Lo scivolone del comparto bancario, penalizzato dalle voci riguardanti forti perdite su derivati per Société Generale e i timori sulla situazione delle finanze dell'Ungheria hanno molto appesantito i listini europei, che hanno chiuso in forte calo. Milano e' stata una tra le piazze peggiori con il Ftse Mib a -3,7% e l'All Share a -3,6 per cento. In calo Intesa Sanpaolo e Unicredit.

Ma come se la passano le banche a livello di risultati? Analizziamo quelli del 2009.

Gli undici principali gruppi italiani – secondo l'Analisi trimestrale dei bilanci di R&S-Il Sole 24 Ore – hanno chiuso il bilancio dello socrso anno con un utile netto complessivo in calo di circa il 26%, a 6,1 miliardi.
La variazione negativa dei risultati sconta la contabilizzazione di ingenti rettifiche su crediti, di gran lunga superiore rispetto allo stesso periodo della'nno precedente, mitigata da una ripresa dei risultati dell'attività di negoziazione, da un leggero contenimento dei costi operativi e dal miglioramento del saldo delle poste straordinarie.
Analizziamo il margine d'intermediazione, l'equivalente dei ricavi.

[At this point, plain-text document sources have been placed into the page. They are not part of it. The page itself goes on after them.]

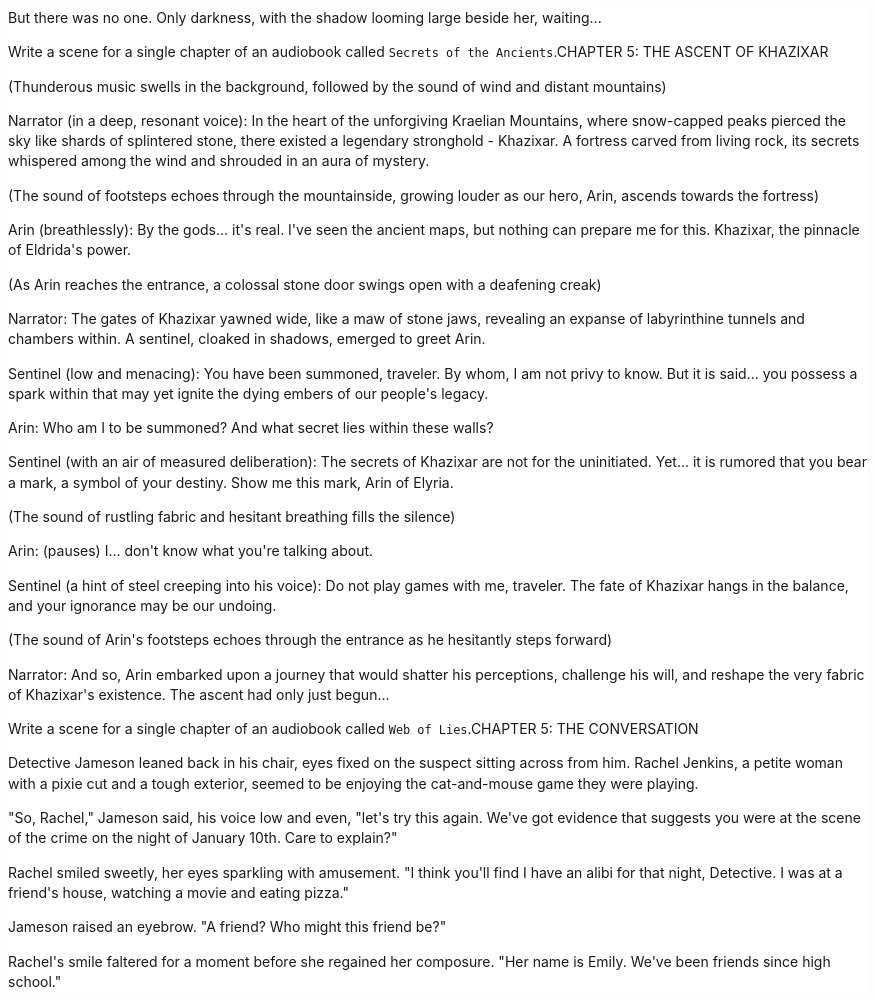 But there was no one. Only darkness, with the shadow looming large beside her, waiting...<end>

Write a scene for a single chapter of an audiobook called `Secrets of the Ancients`.<start>CHAPTER 5: THE ASCENT OF KHAZIXAR

(Thunderous music swells in the background, followed by the sound of wind and distant mountains)

Narrator (in a deep, resonant voice): In the heart of the unforgiving Kraelian Mountains, where snow-capped peaks pierced the sky like shards of splintered stone, there existed a legendary stronghold - Khazixar. A fortress carved from living rock, its secrets whispered among the wind and shrouded in an aura of mystery.

(The sound of footsteps echoes through the mountainside, growing louder as our hero, Arin, ascends towards the fortress)

Arin (breathlessly): By the gods... it's real. I've seen the ancient maps, but nothing can prepare me for this. Khazixar, the pinnacle of Eldrida's power.

(As Arin reaches the entrance, a colossal stone door swings open with a deafening creak)

Narrator: The gates of Khazixar yawned wide, like a maw of stone jaws, revealing an expanse of labyrinthine tunnels and chambers within. A sentinel, cloaked in shadows, emerged to greet Arin.

Sentinel (low and menacing): You have been summoned, traveler. By whom, I am not privy to know. But it is said... you possess a spark within that may yet ignite the dying embers of our people's legacy.

Arin: Who am I to be summoned? And what secret lies within these walls?

Sentinel (with an air of measured deliberation): The secrets of Khazixar are not for the uninitiated. Yet... it is rumored that you bear a mark, a symbol of your destiny. Show me this mark, Arin of Elyria.

(The sound of rustling fabric and hesitant breathing fills the silence)

Arin: (pauses) I... don't know what you're talking about.

Sentinel (a hint of steel creeping into his voice): Do not play games with me, traveler. The fate of Khazixar hangs in the balance, and your ignorance may be our undoing.

(The sound of Arin's footsteps echoes through the entrance as he hesitantly steps forward)

Narrator: And so, Arin embarked upon a journey that would shatter his perceptions, challenge his will, and reshape the very fabric of Khazixar's existence. The ascent had only just begun...<end>

Write a scene for a single chapter of an audiobook called `Web of Lies`.<start>CHAPTER 5: THE CONVERSATION

Detective Jameson leaned back in his chair, eyes fixed on the suspect sitting across from him. Rachel Jenkins, a petite woman with a pixie cut and a tough exterior, seemed to be enjoying the cat-and-mouse game they were playing.

"So, Rachel," Jameson said, his voice low and even, "let's try this again. We've got evidence that suggests you were at the scene of the crime on the night of January 10th. Care to explain?"

Rachel smiled sweetly, her eyes sparkling with amusement. "I think you'll find I have an alibi for that night, Detective. I was at a friend's house, watching a movie and eating pizza."

Jameson raised an eyebrow. "A friend? Who might this friend be?"

Rachel's smile faltered for a moment before she regained her composure. "Her name is Emily. We've been friends since high school."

Il margine d'interesse (differenza tra interessi attivi e passivi) diminuisce a livello di aggregato di 3,3 miliardi, con una contrazione del 7,5 per cento, pernalizzato dal progressivo calo dei tassi ormai al minimo storico. Il calo di questa voce ha riguardato tutti gli istituti del campione a eccezione di Banca Popolare di Sondrio, raggiungendo punte minime del -17,4% per Banca Popolare di Milano e del -16,7% per Ubi Banca.
La commissioni nette scendono complessivamente di 1,1 miliardi, con una flessione di quasi il 6 per cento. In particolare quelle di UniCredit arretrano di 1,3 miliardi di euro e quelle di Intesa Sanapolo di 563 milioni per l'andamento sfavorevole della gestione del risparmio. Segnano invece variazioni positive le commissioni nette di Monte Paschi (+250 milioni), Banca Popolare dell'Emilia Romagna (+122 milioni) e Banca Popolare di Milano (+133 milioni).
Al contrario, la voce altri ricavi dei primi undici gruppi bancari aumenta in totale di 6 miliardi. Ciò grazie al risultato dell'attività di negoziazione sui mercati finanziari, positivo per il favorevole andamento delle Borse nel corso del 2009. Gli incrementi maggiori sono quelli di UniCredit (+3,8 miliardi di euro), Intesa Sanpaolo (+2,2 miliardi) e Monte Paschi e Banco Popolare (+500 milioni a testa).
Le perdite su crediti registrano una crescita importante, del 74%, di circa 7 miliardi in valore assoluto a livello dell'intero aggregato. Esse sono pari al 25% del margine d'intermediazione contro il 15% del 2008.
Gli stanziamenti di UniCredit ammontano a 8,3 miliardi e rappresentano il 49% delle perdite su crediti dell'intero campione.